网络手术:如何在caffe中重塑caffemodel文件的卷积层?

网络手术:如何在caffe中重塑caffemodel文件的卷积层?

问题描述:

我正在尝试重塑caffemodel的卷积层的大小(这是如何进行网络手术的教程,仅显示如何将重量参数从一个caffemodel复制到另一个相同大小的模型.
相反,我需要向卷积过滤器添加一个新通道(全为0),以便将其大小从当前(64 x 3 x 3 x 3)更改为(64 x 4 x 3 x 3).

I'm trying to reshape the size of a convolution layer of a caffemodel (This is a follow-up question to this question). Although there is a tutorial on how to do net surgery, it only shows how to copy weight parameters from one caffemodel to another of the same size.
Instead I need to add a new channel (all 0) to my convolution filter such that it changes its size from currently (64x3x3x3) to (64x4x3x3).

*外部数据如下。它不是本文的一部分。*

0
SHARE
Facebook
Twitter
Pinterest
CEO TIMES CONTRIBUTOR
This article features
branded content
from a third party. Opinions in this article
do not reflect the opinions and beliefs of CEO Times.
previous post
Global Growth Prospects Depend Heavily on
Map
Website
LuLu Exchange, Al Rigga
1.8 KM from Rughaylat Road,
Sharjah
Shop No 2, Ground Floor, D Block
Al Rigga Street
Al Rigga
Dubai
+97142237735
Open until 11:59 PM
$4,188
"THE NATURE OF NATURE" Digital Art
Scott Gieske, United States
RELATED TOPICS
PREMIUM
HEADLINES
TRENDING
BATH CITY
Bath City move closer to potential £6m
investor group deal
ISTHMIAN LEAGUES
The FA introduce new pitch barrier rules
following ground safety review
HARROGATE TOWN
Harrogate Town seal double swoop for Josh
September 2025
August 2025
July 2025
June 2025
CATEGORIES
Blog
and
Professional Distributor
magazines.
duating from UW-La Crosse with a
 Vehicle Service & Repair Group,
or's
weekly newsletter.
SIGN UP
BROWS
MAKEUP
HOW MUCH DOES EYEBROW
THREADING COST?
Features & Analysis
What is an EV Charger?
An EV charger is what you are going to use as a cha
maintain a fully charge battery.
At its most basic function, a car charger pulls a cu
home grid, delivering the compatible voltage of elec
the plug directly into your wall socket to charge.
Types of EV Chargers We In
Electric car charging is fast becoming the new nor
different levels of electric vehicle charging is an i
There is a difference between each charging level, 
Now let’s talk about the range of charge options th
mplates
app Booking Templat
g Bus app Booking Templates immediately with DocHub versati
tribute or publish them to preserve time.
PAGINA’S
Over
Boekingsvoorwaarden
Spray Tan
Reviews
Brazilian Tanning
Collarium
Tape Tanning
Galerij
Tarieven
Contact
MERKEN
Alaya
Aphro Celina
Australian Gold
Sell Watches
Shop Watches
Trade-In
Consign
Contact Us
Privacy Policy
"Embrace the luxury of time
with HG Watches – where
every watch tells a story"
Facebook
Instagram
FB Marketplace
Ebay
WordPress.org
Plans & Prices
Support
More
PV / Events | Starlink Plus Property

假设卷积层称为'conv1'.这是我到目前为止尝试过的:

Say the convolution layer is called 'conv1'. This is what I tried so far:

# Load the original network and extract the fully connected layers' parameters.
net = caffe.Net('../models/train.prototxt', 
                '../models/train.caffemodel', 
                caffe.TRAIN)

现在我可以执行此操作:

Now I can perform this:

net.blobs['conv1'].reshape(64,4,3,3);
net.save('myNewTrainModel.caffemodel');

但是保存的模型似乎没有更改.我已经读过,卷积的实际权重存储在net.params['conv1'][0].data中而不是在net.blobs中,但是我不知道如何重塑net.params对象.有人有主意吗?

But the saved model seems not to have changed. I've read that the actual weights of the convolution are stored rather in net.params['conv1'][0].data than in net.blobs but I can't figure out how to reshape the net.params object. Does anyone have an idea?

正如您所指出的,net.blobs不会存储学习的参数/权重,而是存储在网络输入上应用过滤器/激活的结果.学习的权重存储在net.params中. (有关更多详细信息,请参见).

As you well noted, net.blobs does not store the learned parameters/weights, but rather stores the result of applying the filters/activations on the net's input. The learned weights are stored in net.params. (see this for more details).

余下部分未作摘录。